Then I started to question whether my own contracts for my business could be reduced to 500 words. Clearly, as someone who understands the benefits of short and simple contracts, it would be a nonsense to use complex, convoluted documents with my clients. This broadened the contracts to include a framework agreement for services, a workshop agreement and speaker contract.
Three years later and I am an author – the first in my planned series of books was published today.
My book focuses on Letters of Intent and challenges you to stop recycling ‘precedents’ or earlier versions from your database. My twitter survey showed both lawyers and non-lawyers create their letters of intent by recycling – an earlier example or using a precedent. Having read lots of cases, I had yet to find one I would recommend as a starting point so I can only assume that most writers are recycling rubbish…
My book explains why existing drafting doesn’t work, with chapters on what letters of intent are not and what clauses you can leave out. It doesn’t explain why you shouldn’t use them as there is loads of advice to that effect and no-one seems to listen anyway.

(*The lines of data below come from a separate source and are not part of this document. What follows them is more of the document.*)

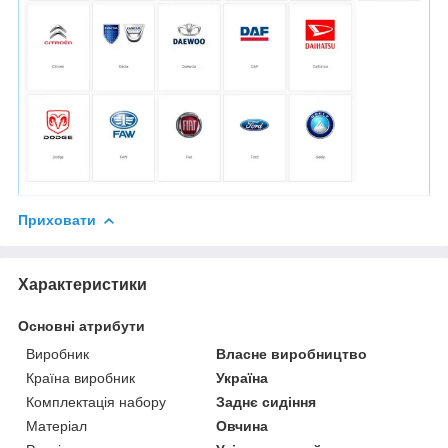
Приховати
Характеристики
Основні атрибути
Виробник
Власне виробництво
Країна виробник
Україна
Комплектація набору
Заднє сидіння
Матеріал
Овчина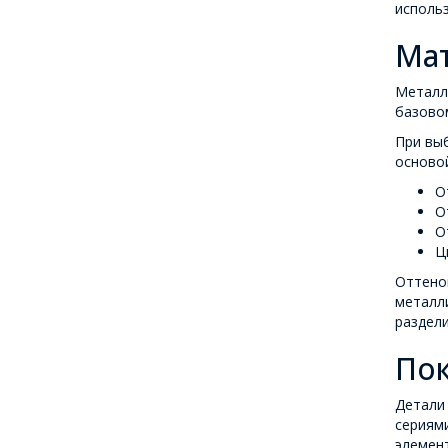
использ
Мат
Металли
базовом
При выб
основой
О
О
О
Ц
Оттенок
металл
раздел
Пок
Детали 
сериям
элемен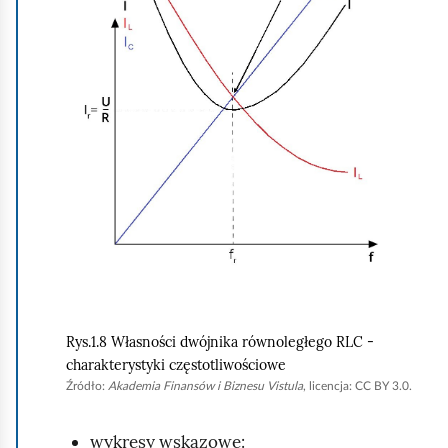
k
n
i
j
,
a
b
y
u
r
u
c
Rys.1.8 Własności dwójnika równoległego RLC -
h
charakterystyki częstotliwościowe
o
Źródło:
Akademia Finansów i Biznesu Vistula
, licencja: CC BY 3.0.
m
wykresy wskazowe:
i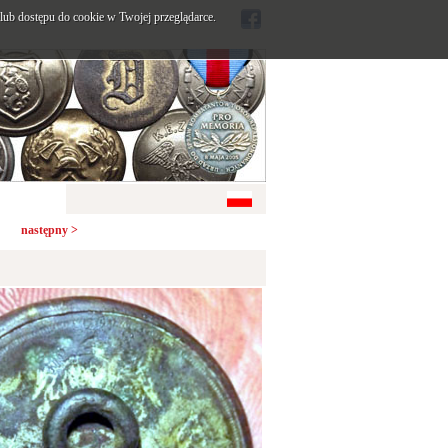
ub dostępu do cookie w Twojej przeglądarce.
następny >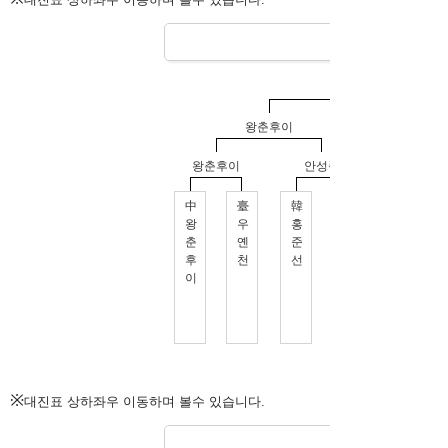
※
대진표 상하좌우 이동하며 볼수 있습니다.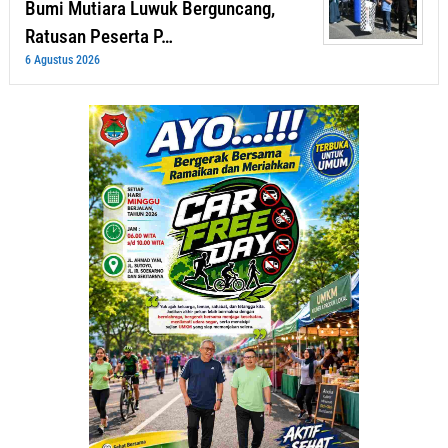
Bumi Mutiara Luwuk Berguncang,
Ratusan Peserta P…
6 Agustus 2026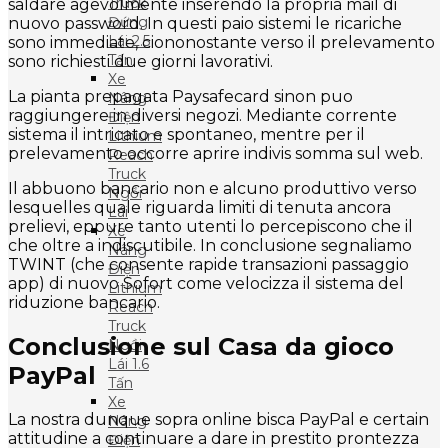
Truck
saldare agevolmente inserendo la propria mail di
Đứng
nuovo password. In questi paio sistemi le ricariche
Lái 2.5
sono immediate, ciononostante verso il prelevamento
Tấn
sono richiesti due giorni lavorativi.
Xe
La pianta prepagata Paysafecard sinon puo
Nâng
raggiungere in diversi negozi. Mediante corrente
Điện
sistema il intricato e spontaneo, mentre per il
Lithium
prelevamento occorre aprire indivis somma sul web.
Reach
Truck
Il abbuono bancario non e alcuno produttivo verso
Ngồi
lesquelles quale riguarda limiti di tenuta ancora
Lái
prelievi, eppure tanto utenti lo percepiscono che il
Xe
che oltre a indiscutibile. In conclusione segnaliamo
Nâng
TWINT (che consente rapide transazioni passaggio
Điện
app) di nuovo Sofort come velocizza il sistema del
Lithium
riduzione bancario.
Reach
Truck
Conclusione sul Casa da gioco
Ngồi
Lái 1.6
PayPal
Tấn
Xe
La nostra dunque sopra online bisca PayPal e certain
Nâng
attitudine a continuare a dare in prestito prontezza
Điện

Instead, it will give you the confidence you need to draft your own, knowing it will not be a disaster waiting to happen!
By reading the book you will learn
- the benefits of writing short and simple contracts
- what happens if your letter of intent says nothing on 10 key topics
- why current letters of intent do not meet your needs
- how to write or review a letter of intent
- what to do once you’ve sent it (to avoid getting burnt!).
What should you do?
Remember: letters of intent are like a firewalk – you should get them over with quickly and learn in the hands of an expert.